In many ways, this approach worked for me. Once I made meditation a regular part of my routine, I noticed a significant shift in my state of mind. I generally felt calmer, more content, and less critical of myself and others. However, moments of backsliding still occurred. I would revert to old patterns of thought, and often, I would find myself stuck in these cycles.
I shared my frustrations with my meditation teacher. He reminded me that the true aim of meditation is not to reach a permanent state of happiness or peace. Instead, it is about becoming acquainted with my own mind. Meditation teaches us to recognize the small annoyances that can take up too much space in our heads.

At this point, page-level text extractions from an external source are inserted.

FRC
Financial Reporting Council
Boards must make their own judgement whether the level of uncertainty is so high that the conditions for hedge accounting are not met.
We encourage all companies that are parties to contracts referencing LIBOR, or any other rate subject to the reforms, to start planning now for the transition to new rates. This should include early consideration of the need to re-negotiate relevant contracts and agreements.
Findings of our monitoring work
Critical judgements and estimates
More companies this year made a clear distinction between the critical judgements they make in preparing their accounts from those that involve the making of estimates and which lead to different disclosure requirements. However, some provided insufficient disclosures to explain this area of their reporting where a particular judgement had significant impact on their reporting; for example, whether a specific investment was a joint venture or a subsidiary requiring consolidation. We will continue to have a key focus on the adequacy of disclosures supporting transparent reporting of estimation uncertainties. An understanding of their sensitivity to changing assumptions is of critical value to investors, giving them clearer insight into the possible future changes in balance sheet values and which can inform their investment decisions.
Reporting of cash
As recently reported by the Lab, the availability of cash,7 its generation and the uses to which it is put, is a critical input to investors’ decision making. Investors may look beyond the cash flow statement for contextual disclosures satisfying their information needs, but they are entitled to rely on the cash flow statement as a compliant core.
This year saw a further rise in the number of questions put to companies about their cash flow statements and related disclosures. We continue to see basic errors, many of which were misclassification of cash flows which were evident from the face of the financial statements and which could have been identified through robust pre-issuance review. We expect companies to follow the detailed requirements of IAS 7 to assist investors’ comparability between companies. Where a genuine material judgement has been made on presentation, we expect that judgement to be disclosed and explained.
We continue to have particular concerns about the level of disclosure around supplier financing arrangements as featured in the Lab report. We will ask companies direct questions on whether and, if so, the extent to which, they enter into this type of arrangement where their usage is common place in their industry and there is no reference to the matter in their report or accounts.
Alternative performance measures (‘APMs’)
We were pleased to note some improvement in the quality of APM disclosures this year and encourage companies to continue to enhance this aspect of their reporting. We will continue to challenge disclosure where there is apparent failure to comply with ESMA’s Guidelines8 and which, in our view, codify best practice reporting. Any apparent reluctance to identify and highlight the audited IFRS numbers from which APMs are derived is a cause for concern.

Before meditation, I believed everything that troubled me mattered. If I was fixated on a particular annoyance, it must have significance. Through meditation, I learned to watch these thoughts as they come and go.
I realized they are usually just repetitive ideas that do not hold much weight. The key is not to try to get rid of these thoughts, but to allow them to come and pass without getting attached.
My teacher provided an analogy that continues to resonate with me: the image of a diamond in the mud. In Buddhism, there is a belief that everyone possesses “Buddha nature,” an inherent state of purity and light that does not require any fixing.
Babies are a clear example of this; we see them as perfect, and no one judges them as flawed. However, as we grow into adults, we start to see ourselves and others as problems to solve.
We feel we need to address our issues, rid ourselves of imperfections, and overcome a fundamental sense of inadequacy.
This trend can be partly explained by biology. Our brains are not designed to make us happy; they are wired for survival, helping us navigate dangers such as wild animals or conflicts with others, as psychologist Elisha Goldstein pointed out to me years ago.
On top of that, our culture plays a role. The dominant narrative often tells us that we are born flawed, but through hard work, we can achieve redemption.